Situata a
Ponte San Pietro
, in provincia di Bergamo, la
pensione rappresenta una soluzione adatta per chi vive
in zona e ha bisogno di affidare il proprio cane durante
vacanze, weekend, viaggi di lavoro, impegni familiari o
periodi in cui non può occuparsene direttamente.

* * *

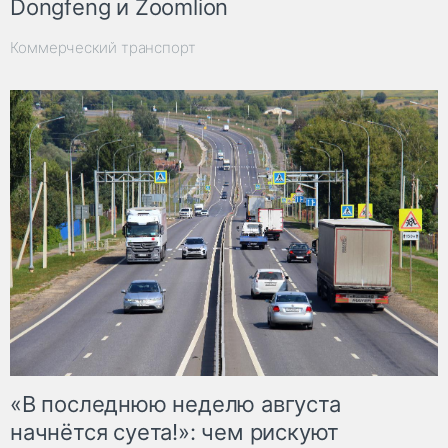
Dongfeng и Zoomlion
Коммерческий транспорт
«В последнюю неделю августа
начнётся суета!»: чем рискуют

---

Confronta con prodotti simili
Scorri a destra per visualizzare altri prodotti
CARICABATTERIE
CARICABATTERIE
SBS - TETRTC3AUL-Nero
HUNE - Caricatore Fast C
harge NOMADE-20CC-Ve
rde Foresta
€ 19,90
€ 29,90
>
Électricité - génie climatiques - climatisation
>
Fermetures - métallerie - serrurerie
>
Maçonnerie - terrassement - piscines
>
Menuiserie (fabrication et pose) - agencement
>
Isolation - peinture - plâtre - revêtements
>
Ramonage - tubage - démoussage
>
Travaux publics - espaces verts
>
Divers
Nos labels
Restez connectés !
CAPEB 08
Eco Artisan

Your goal.
From the records above, print exactly the lines that run from the line with "HUNE - Caricatore Fast C" to the line with "Eco Artisan", inclusive.

Response area.
HUNE - Caricatore Fast C
harge NOMADE-20CC-Ve
rde Foresta
€ 19,90
€ 29,90
>
Électricité - génie climatiques - climatisation
>
Fermetures - métallerie - serrurerie
>
Maçonnerie - terrassement - piscines
>
Menuiserie (fabrication et pose) - agencement
>
Isolation - peinture - plâtre - revêtements
>
Ramonage - tubage - démoussage
>
Travaux publics - espaces verts
>
Divers
Nos labels
Restez connectés !
CAPEB 08
Eco Artisan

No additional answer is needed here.